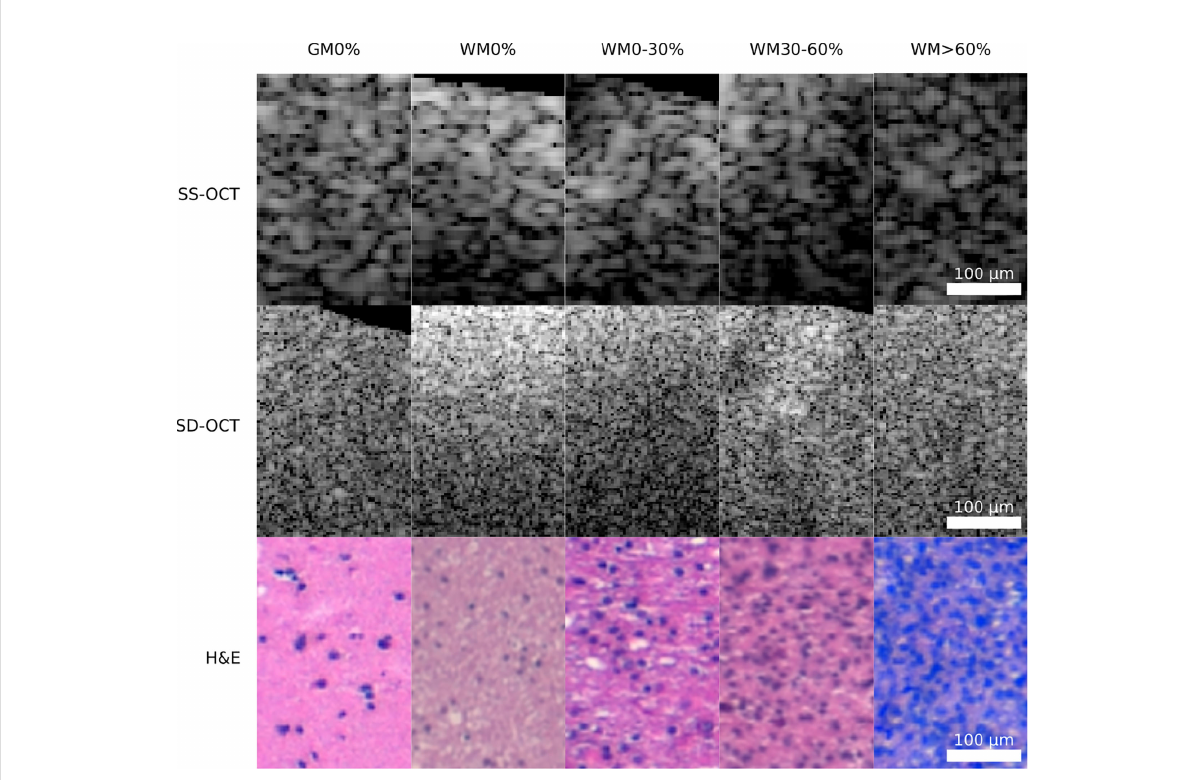
FIGURE 3 Example patches of each OCT-system for the fi ve different tissue types (GM0%, gray matter 0% tumor in fi ltration; WM0%, white matter 0% tumor in fi ltration; WM0 – 30%, white matter with 0 – 30% tumor in fi ltration; WM30 – 60%, white matter with 30 – 60% tumor in fi ltration; WM >60%, white matter with >60% tumor in fi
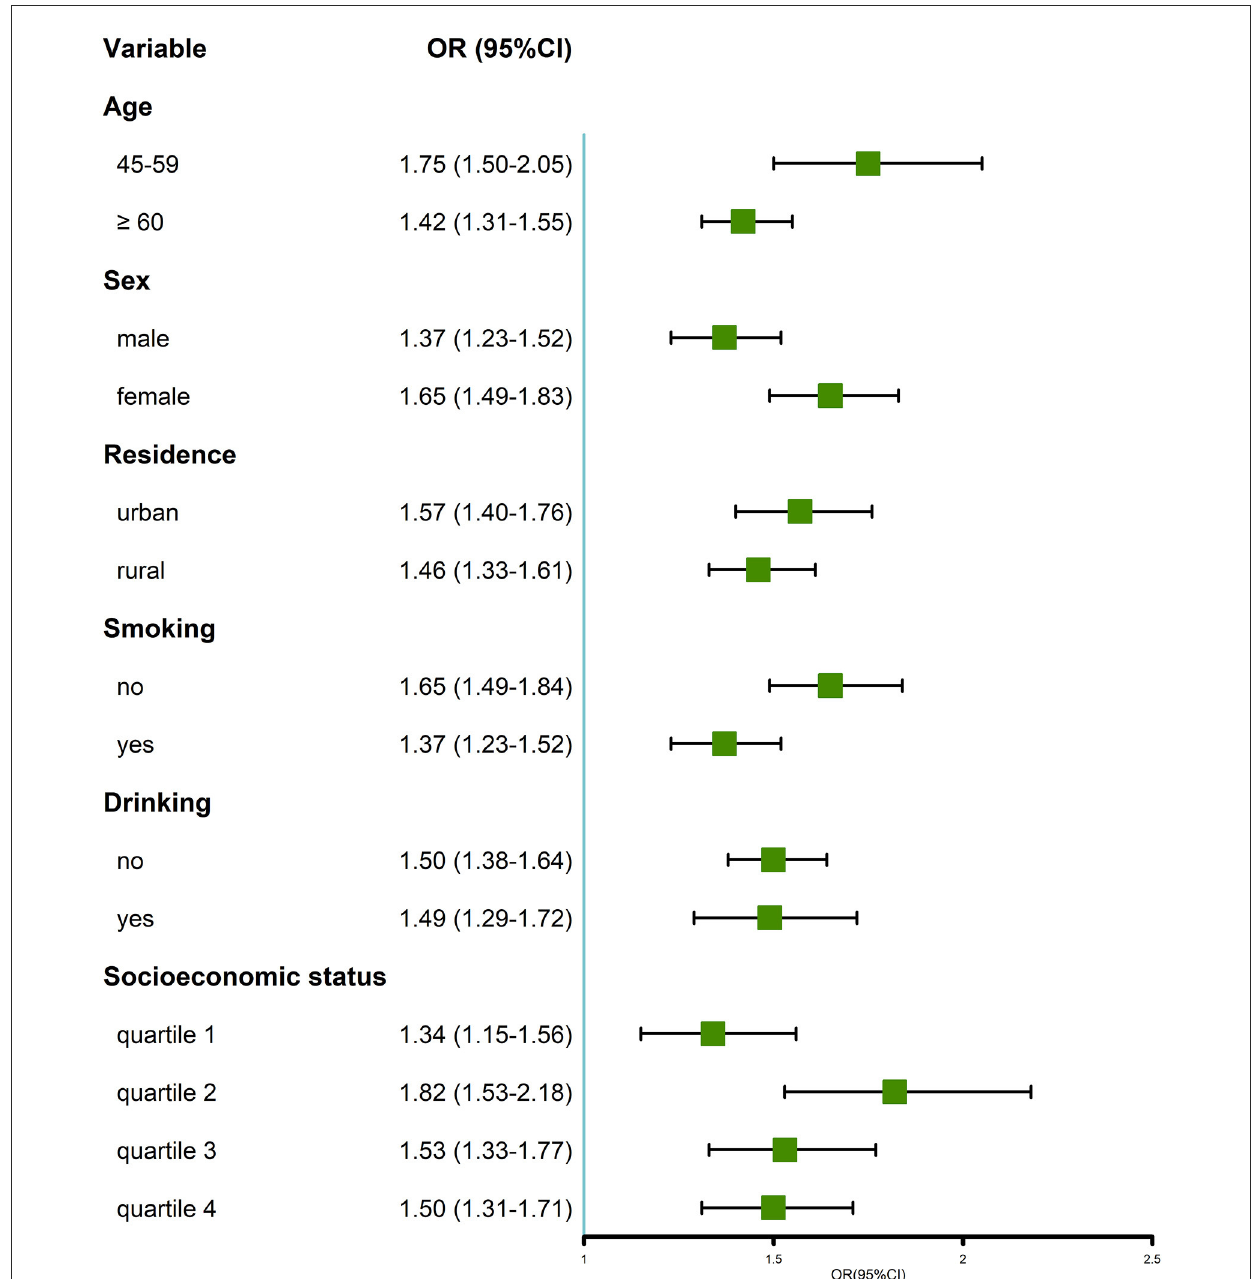
FIGURE3 Stratified analysis of the ORs between multimorbidity and memory-related diseases.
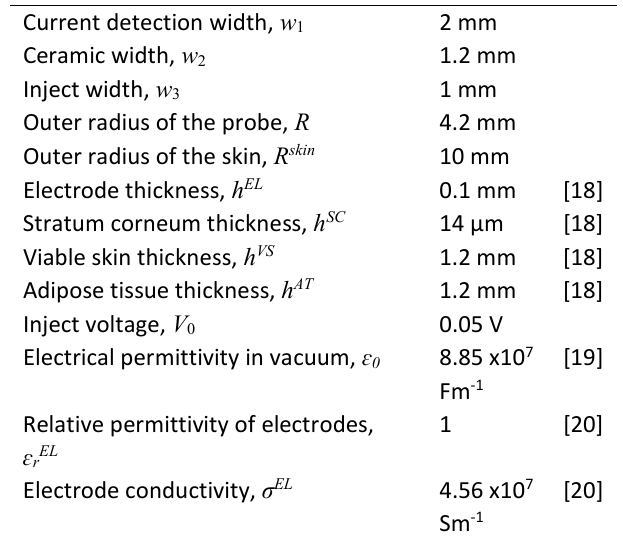
Tab. 1: Base-case dimensions and material parameters for the probe and skin layers.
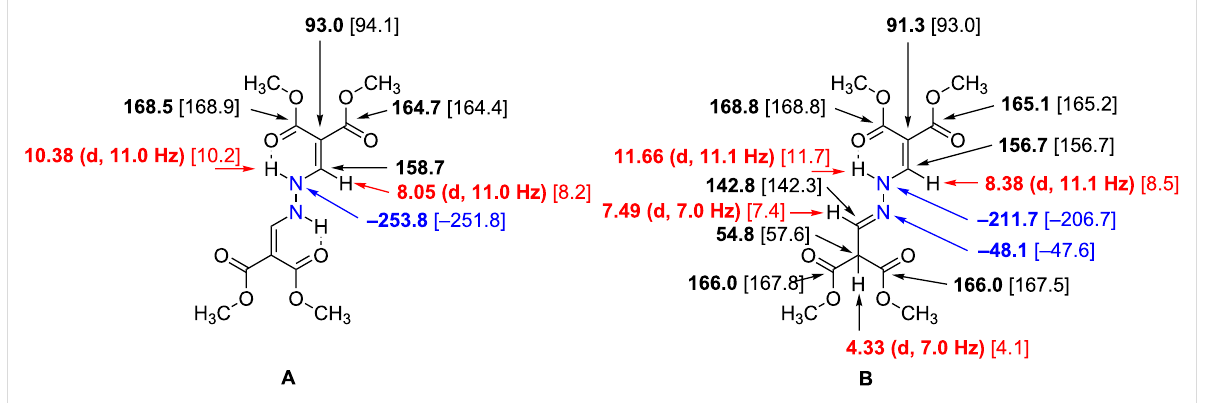
Figure 6: Key 1 H (red), 13 C (black) and 15 N (blue) NMR chemical shifts ( δ , ppm) in isomers A and B of compound 6a . [DFT data are in square brackets.]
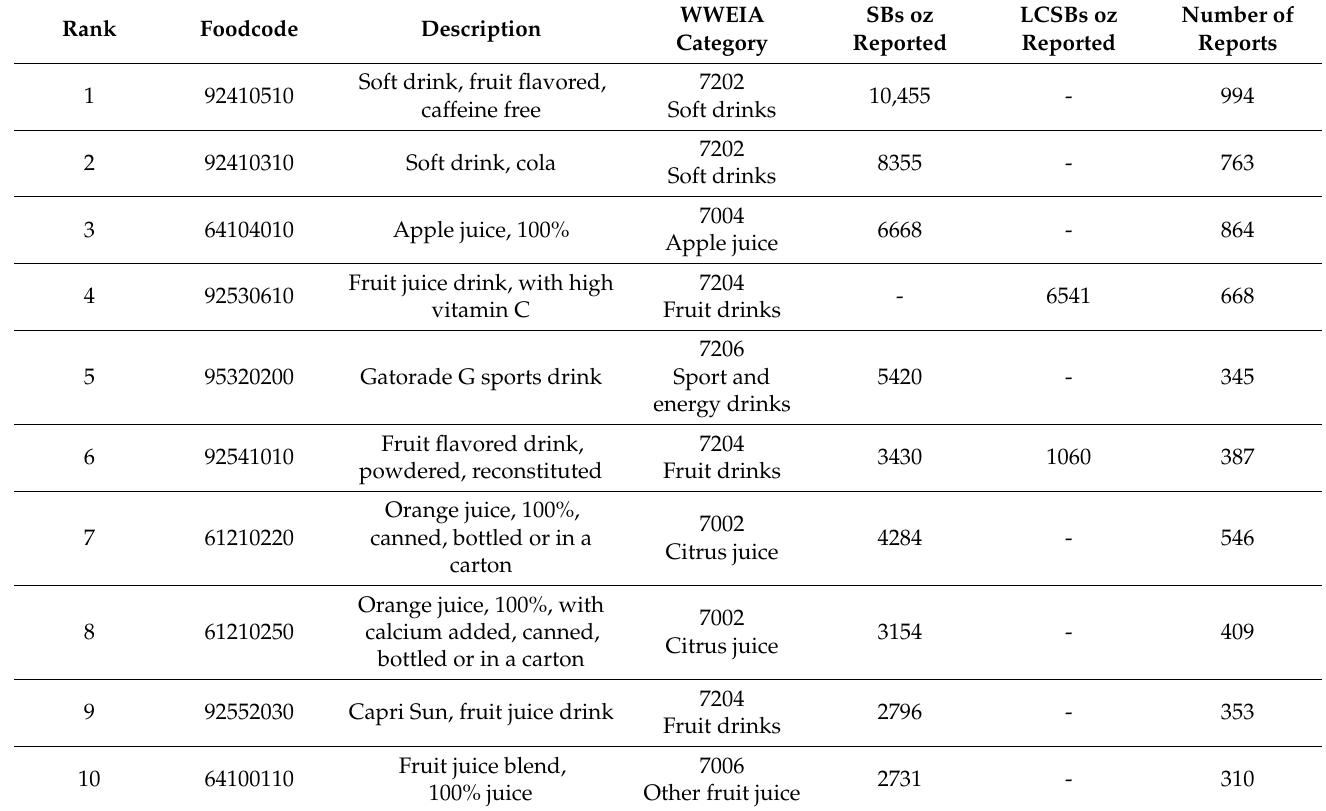
Table 4. Sweetened beverage foodcodes reported to be consumed in the highest quantities by children and adolescents 2–17 years of age in NHANES 2011–2016 when “mixed” codes were considered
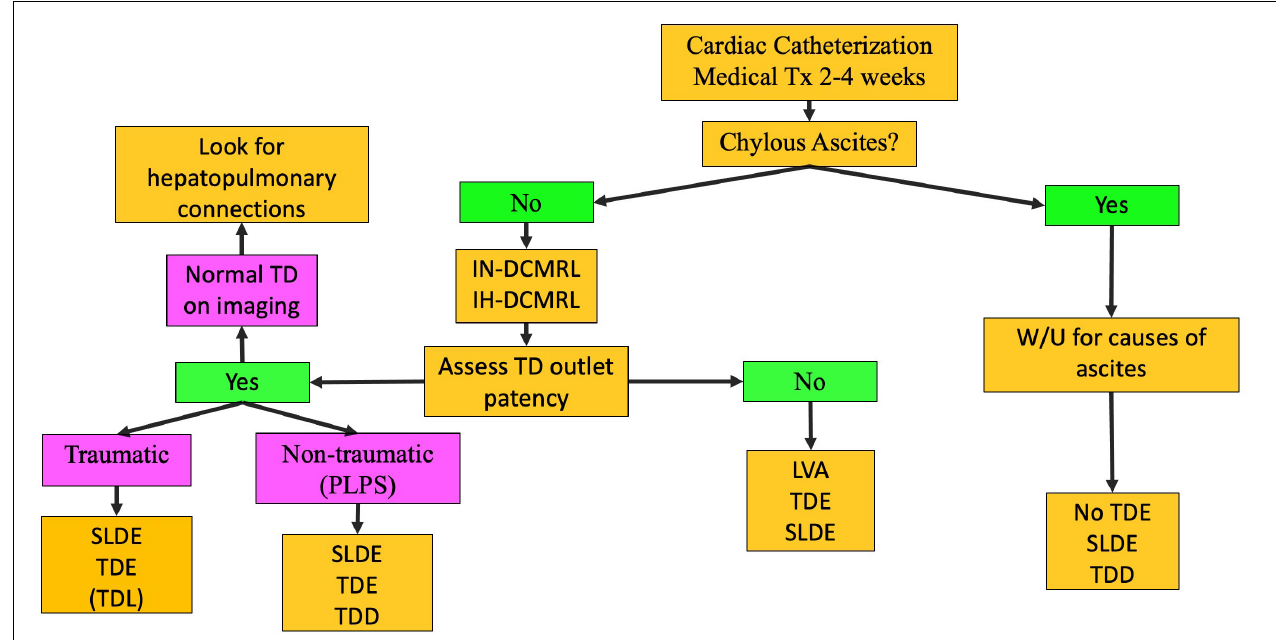
FIGURE 5 | Chylothorax treatment pathway (TD-thoracic duct, DCMRL-dynamic contrast lymphangiography, IN-intranodal, IH-intrahepatic, SLDE-selective lymphatic duct embolization, TDL-thoracic duct ligation, TDE-thoracic duct embolization, TDD-thoracic duct decompression, LVA-lymphovenous anastomosis, PLPS-pulmonary lymphatic perfusion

__Brief__
Only the lines from the line that contains "Figure 6: Key" through the end of the entries are to be written out, exactly and without pictures, both ends included.

__Solved problem__
Figure 6: Key 1 H (red), 13 C (black) and 15 N (blue) NMR chemical shifts ( δ , ppm) in isomers A and B of compound 6a . [DFT data are in square brackets.]
Table 4. Sweetened beverage foodcodes reported to be consumed in the highest quantities by children and adolescents 2–17 years of age in NHANES 2011–2016 when “mixed” codes were considered
FIGURE 5 | Chylothorax treatment pathway (TD-thoracic duct, DCMRL-dynamic contrast lymphangiography, IN-intranodal, IH-intrahepatic, SLDE-selective lymphatic duct embolization, TDL-thoracic duct ligation, TDE-thoracic duct embolization, TDD-thoracic duct decompression, LVA-lymphovenous anastomosis, PLPS-pulmonary lymphatic perfusion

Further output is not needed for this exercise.